Berdasarkan data analisa dan evaluasi (Anev) minggu pertama yang dilakukan pada 27 Februari 2026, operasi yang berlangsung sejak 20 hingga 26 Februari 2026 ini mencatatkan pencapaian signifikan. Dari total 62 Target Operasi (TO) yang ditetapkan, Polri berhasil mengungkap 50 TO atau mencapai persentase keberhasilan sebesar 80,65 persen.
Dibandingkan dengan periode yang sama pada tahun sebelumnya, terdapat tren kenaikan jumlah tersangka yang cukup mencolok. Pada Operasi Pekat 2025, jumlah tersangka yang diamankan sebanyak 177 orang, sementara pada tahun 2026 ini angka tersebut melonjak menjadi 205 orang.
“Kami terus bergerak secara masif di seluruh jajaran Satwil untuk memastikan keamanan dan ketertiban masyarakat tetap kondusif. Kenaikan jumlah tersangka ini menunjukkan intensitas penindakan yang lebih tajam terhadap segala bentuk penyakit masyarakat yang meresahkan,” ungkap perwakilan Polda NTB dalam pemaparannya.
Secara rinci, Polres Lombok Timur menjadi wilayah dengan pengungkapan tersangka terbanyak yaitu 61 orang, disusul oleh Polres Lombok Barat dengan 33 tersangka, dan Polresta Mataram sebanyak 25 tersangka.
Kasus perjudian dan peredaran miras ilegal masih menjadi tantangan utama di wilayah NTB. Dalam sepekan, kepolisian berhasil mengungkap 90 tersangka kasus judi dan 101 tersangka terkait kasus miras.
Barang bukti yang berhasil disita dari kasus perjudian pun cukup beragam, meliputi uang tunai senilai Rp14.328.600, 25 unit ponsel, 17 lembar rekap togel, hingga 18 set kartu domino atau ceki. Untuk kasus miras, polisi menyita ribuan botol minuman beralkohol, termasuk 2.240 botol arak dan 878 botol tuak yang beredar tanpa izin.
“Fokus kami bukan hanya pada penangkapan, tetapi juga memutus rantai peredaran miras yang sering kali menjadi pemicu tindak kriminalitas lainnya. Barang bukti ribuan botol ini adalah bukti nyata kerja keras personel di lapangan,” tambahnya.

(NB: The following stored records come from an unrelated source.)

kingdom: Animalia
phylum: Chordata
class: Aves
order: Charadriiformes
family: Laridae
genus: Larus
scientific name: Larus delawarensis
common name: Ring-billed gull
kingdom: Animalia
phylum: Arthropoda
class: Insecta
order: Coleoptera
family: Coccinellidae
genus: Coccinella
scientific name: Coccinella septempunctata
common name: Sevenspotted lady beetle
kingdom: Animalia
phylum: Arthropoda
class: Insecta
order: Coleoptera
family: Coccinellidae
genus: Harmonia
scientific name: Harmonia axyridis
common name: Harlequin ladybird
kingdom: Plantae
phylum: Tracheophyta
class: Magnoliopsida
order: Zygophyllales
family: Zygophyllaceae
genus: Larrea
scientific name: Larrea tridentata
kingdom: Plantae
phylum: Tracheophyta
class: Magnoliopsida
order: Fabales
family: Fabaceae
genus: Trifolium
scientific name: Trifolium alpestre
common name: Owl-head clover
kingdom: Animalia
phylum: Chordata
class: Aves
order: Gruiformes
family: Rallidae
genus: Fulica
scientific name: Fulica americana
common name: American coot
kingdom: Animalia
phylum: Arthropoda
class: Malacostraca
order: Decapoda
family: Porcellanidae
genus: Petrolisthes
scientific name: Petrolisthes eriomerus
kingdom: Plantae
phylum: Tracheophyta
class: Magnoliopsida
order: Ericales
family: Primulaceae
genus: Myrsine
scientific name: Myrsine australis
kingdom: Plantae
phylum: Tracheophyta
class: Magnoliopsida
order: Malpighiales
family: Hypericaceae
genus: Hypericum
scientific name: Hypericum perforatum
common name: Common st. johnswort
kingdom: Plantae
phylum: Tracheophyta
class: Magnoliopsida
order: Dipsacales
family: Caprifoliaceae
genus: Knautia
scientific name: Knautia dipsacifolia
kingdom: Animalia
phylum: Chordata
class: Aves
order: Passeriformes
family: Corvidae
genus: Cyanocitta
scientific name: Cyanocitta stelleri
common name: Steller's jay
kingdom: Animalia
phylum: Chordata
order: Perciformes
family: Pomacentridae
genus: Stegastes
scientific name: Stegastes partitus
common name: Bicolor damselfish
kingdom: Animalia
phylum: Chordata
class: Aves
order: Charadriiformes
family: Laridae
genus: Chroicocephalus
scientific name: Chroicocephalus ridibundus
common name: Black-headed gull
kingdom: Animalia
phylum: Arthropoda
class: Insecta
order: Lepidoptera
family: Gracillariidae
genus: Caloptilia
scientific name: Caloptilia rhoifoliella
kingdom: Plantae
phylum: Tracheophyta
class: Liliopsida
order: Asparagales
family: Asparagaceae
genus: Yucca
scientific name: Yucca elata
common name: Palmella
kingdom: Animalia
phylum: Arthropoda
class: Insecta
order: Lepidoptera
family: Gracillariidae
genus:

Selain judi dan miras, praktik prostitusi juga tidak luput dari sasaran Operasi Pekat Rinjani 2026. Sebanyak 14 tersangka berhasil diamankan dari berbagai lokasi. Tim gabungan dari Ditres PPA dan PPO serta jajaran Polres menyita barang bukti berupa uang tunai sebesar Rp5.896.000, 16 unit ponsel, serta puluhan alat kontrasepsi dan kunci hotel.
Operasi ini dilakukan berdasarkan payung hukum yang kuat, termasuk UU No 2 Tahun 2002 tentang Polri serta implementasi UU No 1 Tahun 2023 tentang KUHP dan UU No 1 Tahun 2026 tentang Penyesuaian Pidana.
Dengan hasil evaluasi minggu pertama ini, Polda NTB berkomitmen untuk terus meningkatkan pengawasan dan penindakan di sisa waktu operasi. Masyarakat juga diimbau untuk berperan aktif melaporkan segala bentuk aktivitas yang mencurigakan di lingkungan masing-masing demi terciptanya situasi NTB yang aman dan tenteram.